[[ Records for this exercise, beginning ]]

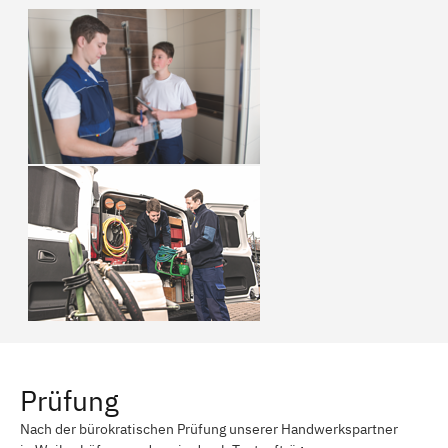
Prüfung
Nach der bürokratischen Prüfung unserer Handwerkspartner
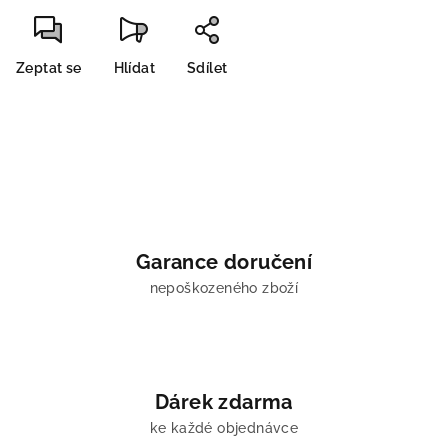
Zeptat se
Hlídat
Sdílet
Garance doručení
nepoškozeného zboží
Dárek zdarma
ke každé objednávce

[[ Records for this exercise, end ]]
[[ Records for this exercise, beginning ]]

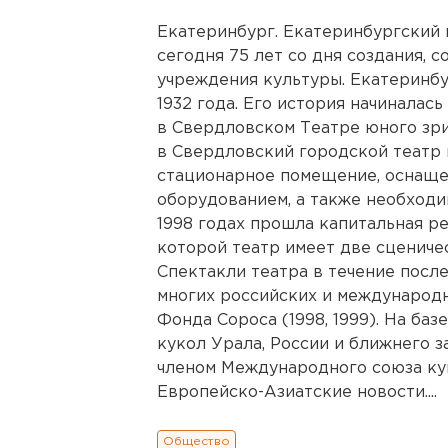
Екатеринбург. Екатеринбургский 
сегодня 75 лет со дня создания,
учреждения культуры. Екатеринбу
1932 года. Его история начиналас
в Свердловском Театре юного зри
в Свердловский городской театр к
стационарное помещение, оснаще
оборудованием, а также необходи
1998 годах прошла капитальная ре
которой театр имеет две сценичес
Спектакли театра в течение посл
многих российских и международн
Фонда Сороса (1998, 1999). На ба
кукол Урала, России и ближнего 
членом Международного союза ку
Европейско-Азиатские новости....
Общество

[[ Records for this exercise, end ]]

» Work to complete
In the entries above, find each line with the string "Prüfung" and copy it.

» Your solution
Prüfung
Nach der bürokratischen Prüfung unserer Handwerkspartner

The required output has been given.